“Jumlah realisasi investasi di DSP per hari ini, yang rendah di Danau Toba karena masalah lahan. Kami akan dorong agar regulasinya lebih jelas. Penentuan positioning untuk meningkatkan komitmen pemda itu harus kami lakukan supaya pada 2024, Destinasi Superprioritas mampu menyelesaikan target investasi US$6 miliar—US$8 miliar, dengan serapan 4,4 juta tenaga kerja,” tegas Sandi.
Komitmen Investasi
Lebih lanjut, Sandi menjabarkan beberapa komitmen investasi yang telah dan akan segera masuk di DSP. Kebanyakan modal yang masuk berasal dari sektor akomodasi dan perhotelan.
“Di Danau Toba sudah ada investasi dari Calera Resport Rp60 miliar, tetapi [investasi] yang lain belum hadir. Di Likupang ada J.W. Marriott Rp1,5 triliun di Minahasa Utara dan Westin Rp2 triliun di Manado. Beberapa investasi lainnya dalam catatan kami sudah ada, tetapi betul, saya lihat masih jauh dibandingkan dengan potensi yang kita miliki,” ujarnya.
Untuk itu, pemerintah terus mengomunikasikan kepada pelaku usaha sektor turisme bahwa berinvestasi di 5 DSP akan mendapatkan berbagai insentif keringanan pajak dari pemerintah.
“Melalui insentif tax holiday, kami dorong investasi untuk masuk dalam lingkup kawasan ekonomi khusus. Destinasi lain seperti Labuan Bajo dan Danau Toba juga kami tawarkan insentif serta fasilitasi serupa yang fokusnya untuk peningkatan daya tarik dan infrastruktur. Permasalahan [perizinan] lahan yang makan waktu harus kita percepat.”

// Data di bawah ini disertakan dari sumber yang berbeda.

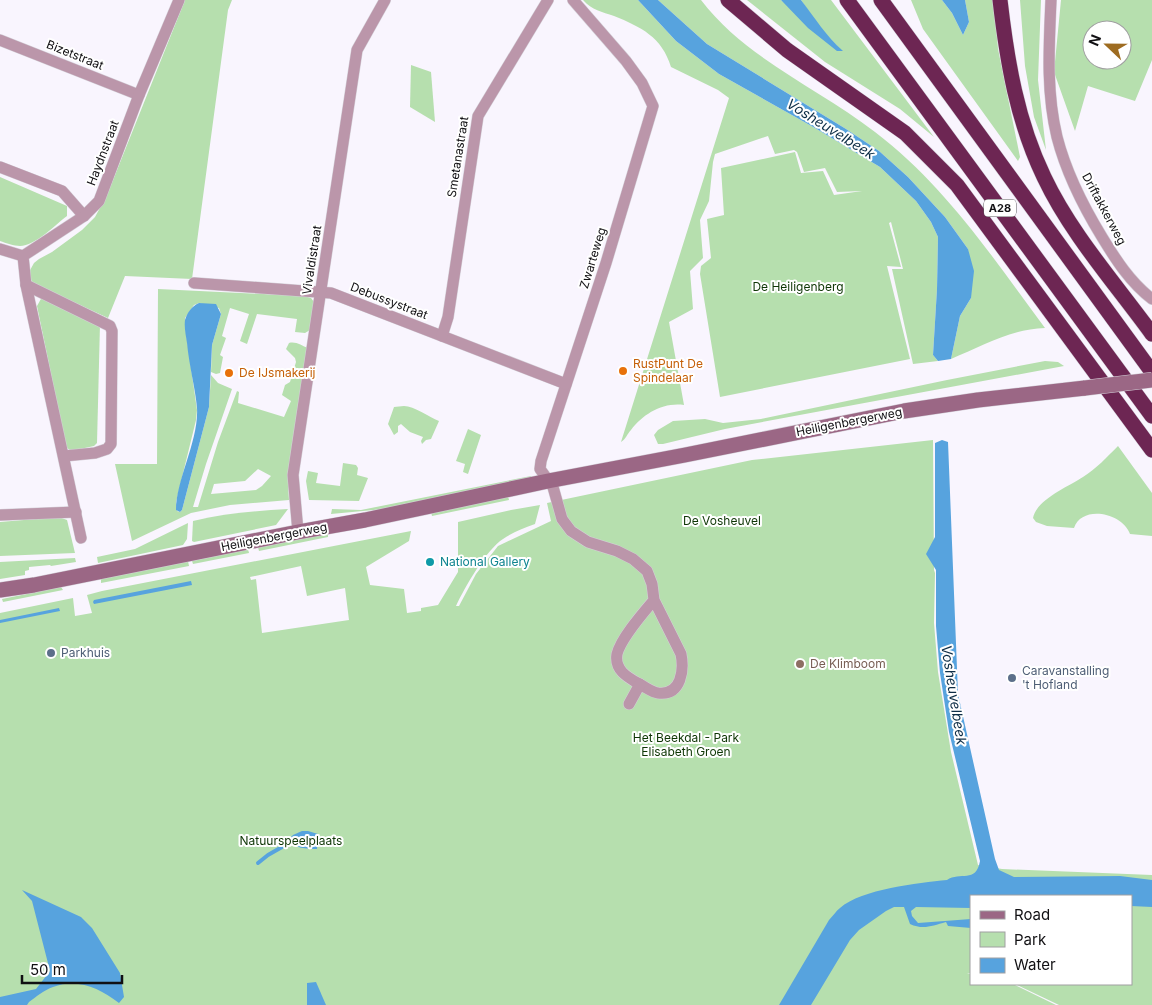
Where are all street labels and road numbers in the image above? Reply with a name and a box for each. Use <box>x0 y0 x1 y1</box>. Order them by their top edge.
street label: Bizetstraat <box>44 36 106 73</box>
street label: Smetanastraat <box>444 115 471 199</box>
street label: Haydnstraat <box>83 118 122 188</box>
street label: Driftakkerweg <box>1079 170 1130 247</box>
road number: A28 <box>984 200 1016 217</box>
street label: Vivaldistraat <box>299 224 324 296</box>
street label: Zwarteweg <box>576 225 609 290</box>
street label: Debussystraat <box>348 279 430 322</box>
street label: Heiligenbergerweg <box>795 404 903 439</box>
street label: Heiligenbergerweg <box>220 519 328 554</box>

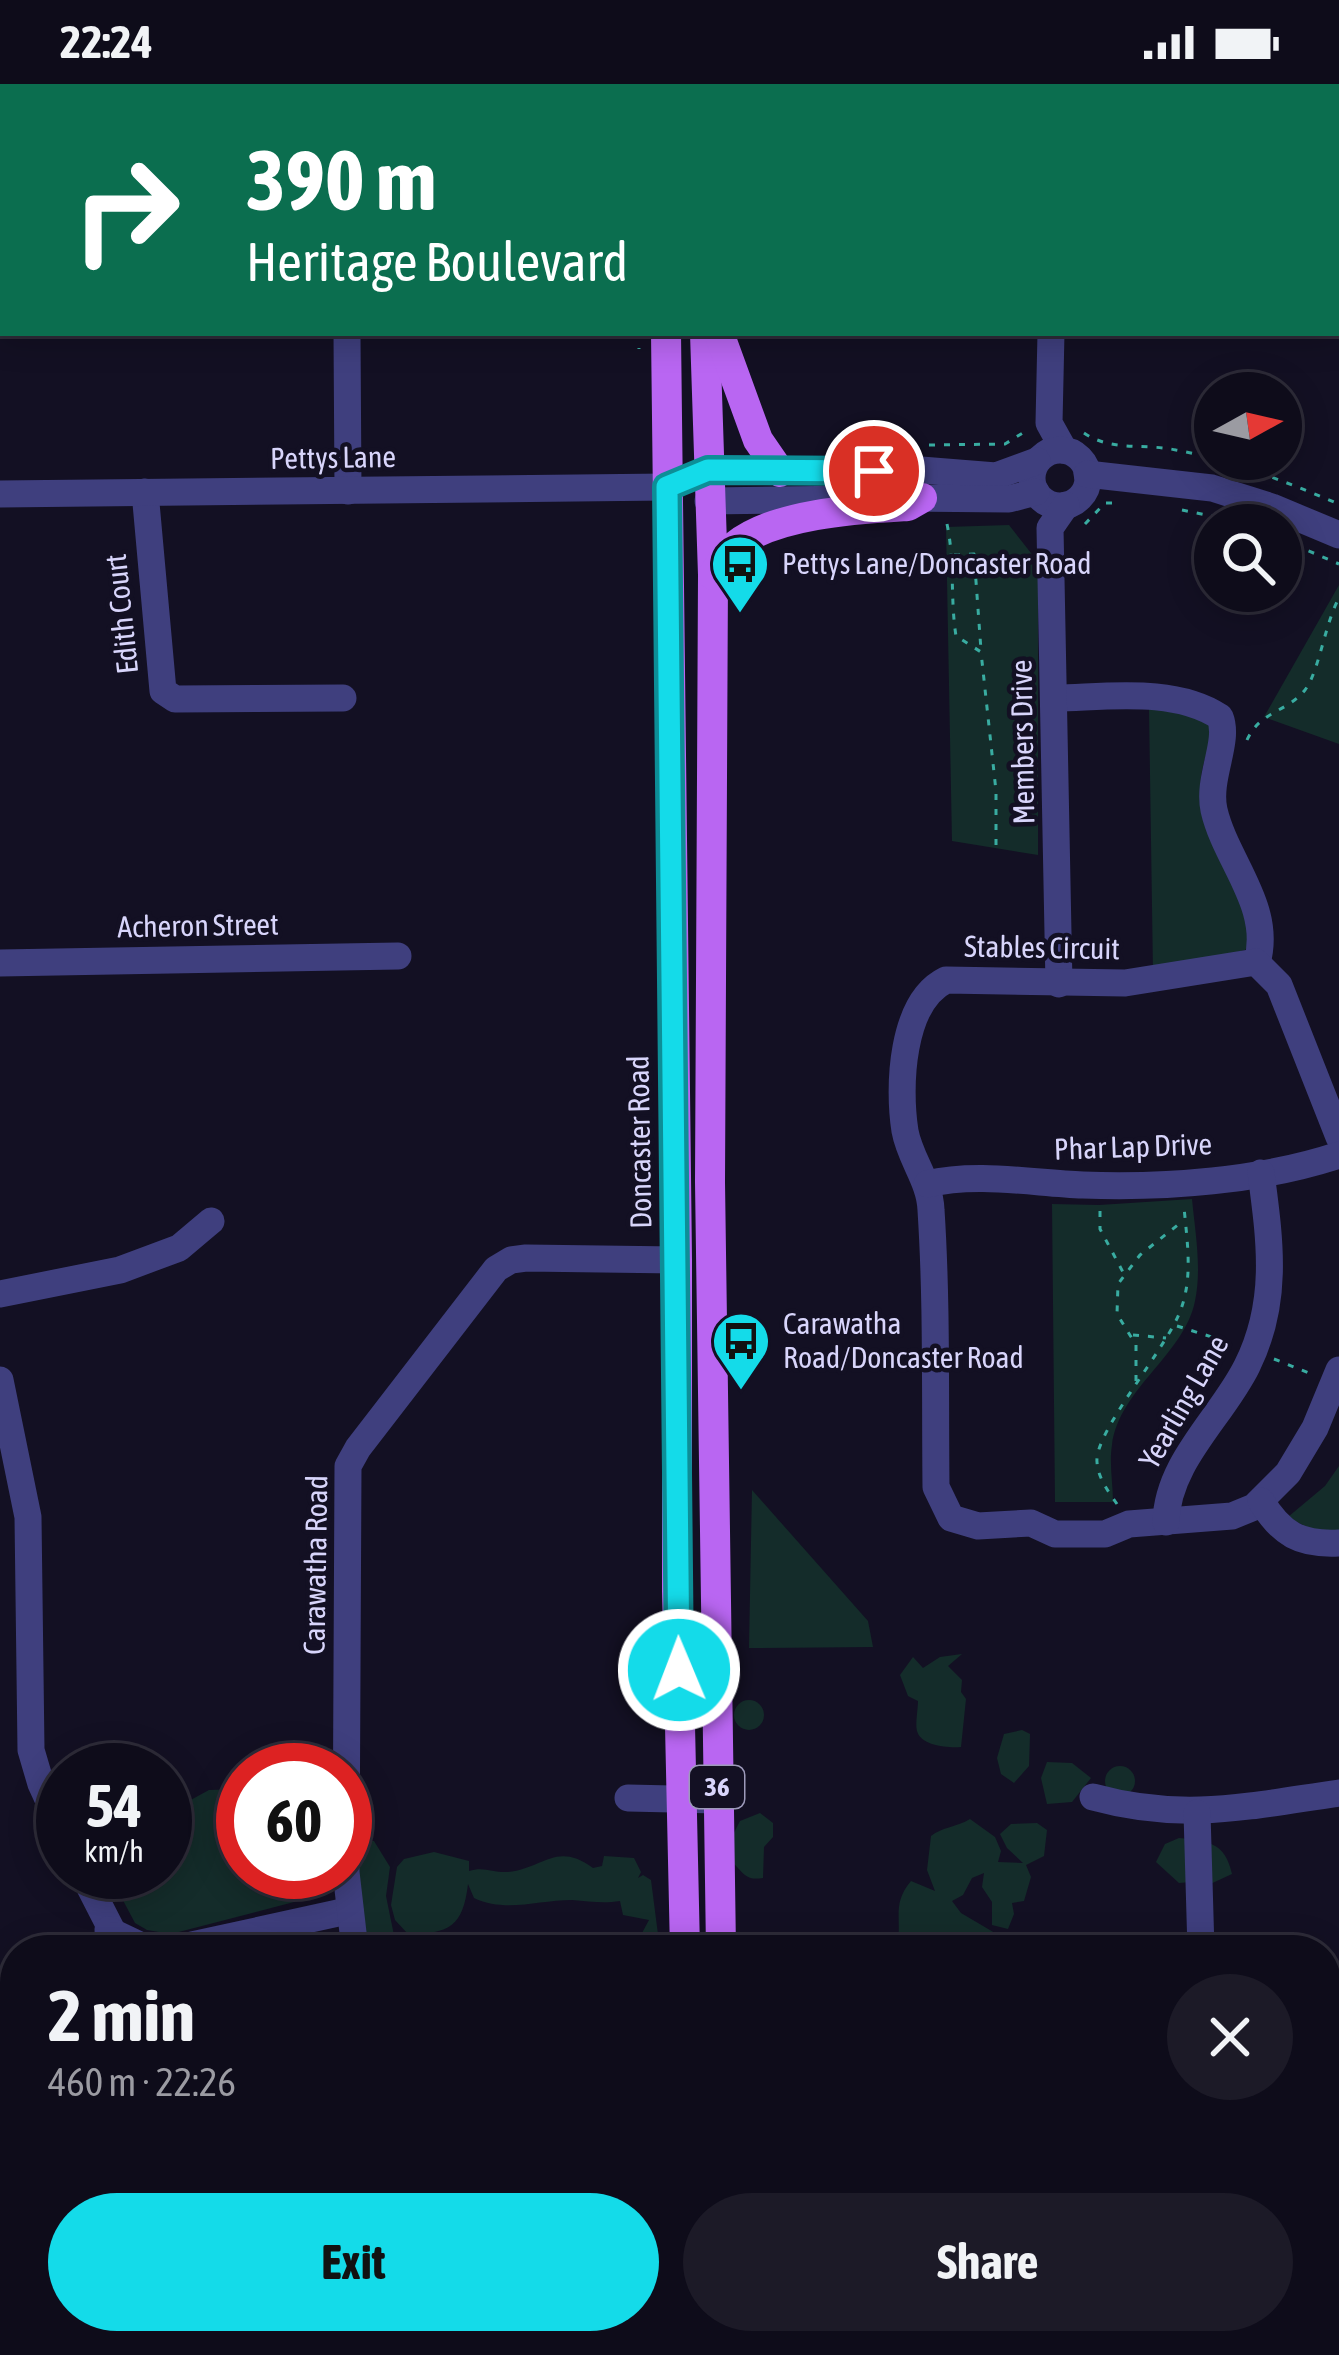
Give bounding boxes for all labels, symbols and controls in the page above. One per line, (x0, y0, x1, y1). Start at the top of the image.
text: 22:24 (60, 16, 153, 68)
icon: right (48, 132, 204, 288)
text: 390 m (246, 132, 436, 228)
text: Heritage Boulevard (246, 231, 628, 292)
north arrow (1194, 372, 1302, 480)
map controls (1194, 372, 1302, 612)
pin (823, 420, 925, 522)
icon: arrive (841, 438, 907, 504)
street label: Pettys Lane (270, 439, 396, 475)
button: search (1194, 504, 1302, 612)
bus stop icon: Pettys Lane/Doncaster Road (709, 533, 771, 615)
place label: Pettys Lane/Doncaster Road (782, 546, 1092, 580)
street label: Edith Court (98, 552, 144, 676)
street label: Members Drive (1004, 659, 1040, 825)
street label: Acheron Street (117, 907, 279, 943)
street label: Stables Circuit (964, 929, 1120, 965)
street label: Doncaster Road (620, 1055, 658, 1229)
street label: Phar Lap Drive (1053, 1126, 1213, 1166)
place label: Carawatha Road/Doncaster Road (783, 1306, 1024, 1374)
bus stop icon: Carawatha Road/Doncaster Road (710, 1310, 772, 1392)
street label: Yearling Lane (1131, 1329, 1235, 1474)
street label: Carawatha Road (296, 1475, 334, 1655)
position arrow (616, 1607, 742, 1733)
speed limit sign: 60 (216, 1743, 372, 1899)
road number: 36 (690, 1766, 744, 1808)
text: 54 (86, 1771, 142, 1840)
text: km/h (84, 1834, 144, 1868)
text: 2 min (48, 1974, 195, 2056)
button: close (1167, 1974, 1293, 2100)
text: 460 m · 22:26 (48, 2060, 236, 2104)
button: Exit (48, 2193, 659, 2331)
button: Share (683, 2193, 1293, 2331)

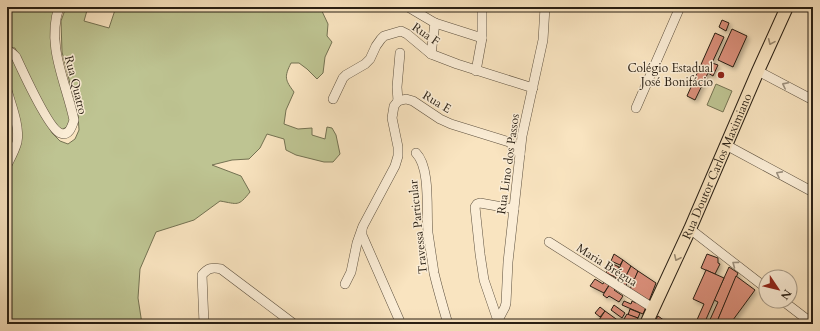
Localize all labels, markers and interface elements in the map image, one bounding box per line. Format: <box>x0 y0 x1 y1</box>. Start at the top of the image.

Sebelumnya, Ketua Umum Perhimpunan Hotel dan Restoran (PHRI) Hariyadi Sukamdani menyebut penyebab rendahnya investasi di Proyek Kawasan Strategis Pariwisata Nasional (KSPN) juga dipicu oleh kendala dari sektor perbankan.
"Selain itu, salah satunya juga adalah komitmen bank. Jadi perbankan kita masih menilai, sektor pariwisata kita masih berisiko. Ini mungkin masih perlu dilihat lagi, karena kalau bank tidak support, ya investasinya hilang," tegas Hariyadi, akhir Mei.